§ Directions for this task: Copy out, from the entries below, each line that holds the string "один".

----- Records shown -----

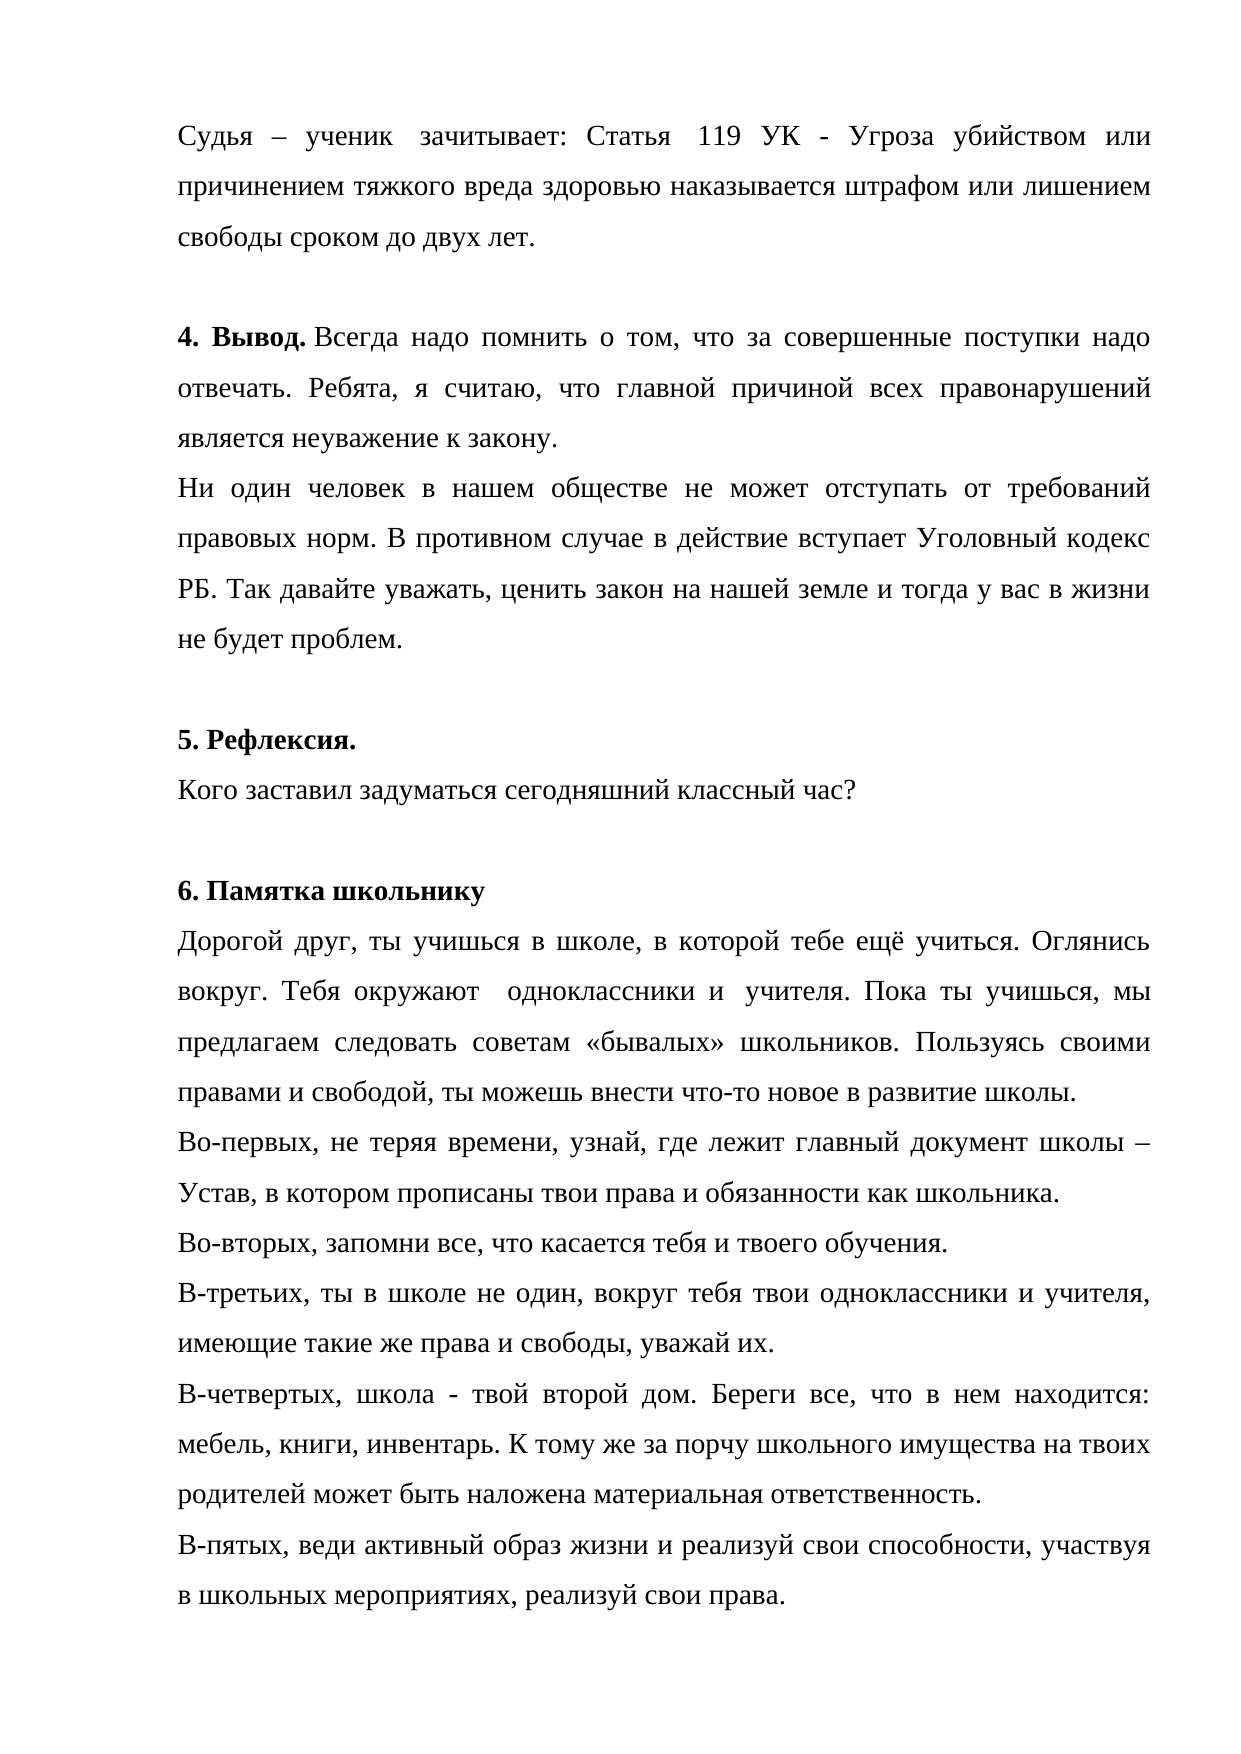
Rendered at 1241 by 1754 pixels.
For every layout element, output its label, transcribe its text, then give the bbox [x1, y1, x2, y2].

text Судья – ученик зачитывает: Статья 119 УК - Угроза убийством или причинением тяжкого вреда здоровью наказывается штрафом или лишением свободы сроком до двух лет. [177, 118, 1152, 252]
text Ни один человек в нашем обществе не может отступать от требований правовых норм. В противном случае в действие вступает Уголовный кодекс РБ. Так давайте уважать, ценить закон на нашей земле и тогда у вас в жизни не будет проблем. [177, 470, 1152, 655]
text Дорогой друг, ты учишься в школе, в которой тебе ещё учиться. Оглянись вокруг. Тебя окружают одноклассники и учителя. Пока ты учишься, мы предлагаем следовать советам «бывалых» школьников. Пользуясь своими правами и свободой, ты можешь внести что-то новое в развитие школы. [177, 923, 1152, 1108]
text 5. Рефлексия. [177, 722, 1152, 755]
text 6. Памятка школьнику [177, 873, 1152, 906]
text В-четвертых, школа - твой второй дом. Береги все, что в нем находится: мебель, книги, инвентарь. К тому же за порчу школьного имущества на твоих родителей может быть наложена материальная ответственность. [177, 1376, 1152, 1510]
text Кого заставил задуматься сегодняшний классный час? [177, 772, 1152, 806]
text Во-вторых, запомни все, что касается тебя и твоего обучения. [177, 1225, 1152, 1258]
text В-пятых, веди активный образ жизни и реализуй свои способности, участвуя в школьных мероприятиях, реализуй свои права. [177, 1527, 1152, 1611]
text Во-первых, не теряя времени, узнай, где лежит главный документ школы – Устав, в котором прописаны твои права и обязанности как школьника. [177, 1124, 1152, 1208]
text 4. Вывод. Всегда надо помнить о том, что за совершенные поступки надо отвечать. Ребята, я считаю, что главной причиной всех правонарушений является неуважение к закону. [177, 319, 1152, 453]
text В-третьих, ты в школе не один, вокруг тебя твои одноклассники и учителя, имеющие такие же права и свободы, уважай их. [177, 1275, 1152, 1359]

-----

§ Solution to the exercise:
text Ни один человек в нашем обществе не может отступать от требований правовых норм. В противном случае в действие вступает Уголовный кодекс РБ. Так давайте уважать, ценить закон на нашей земле и тогда у вас в жизни не будет проблем. [177, 470, 1152, 655]
text В-третьих, ты в школе не один, вокруг тебя твои одноклассники и учителя, имеющие такие же права и свободы, уважай их. [177, 1275, 1152, 1359]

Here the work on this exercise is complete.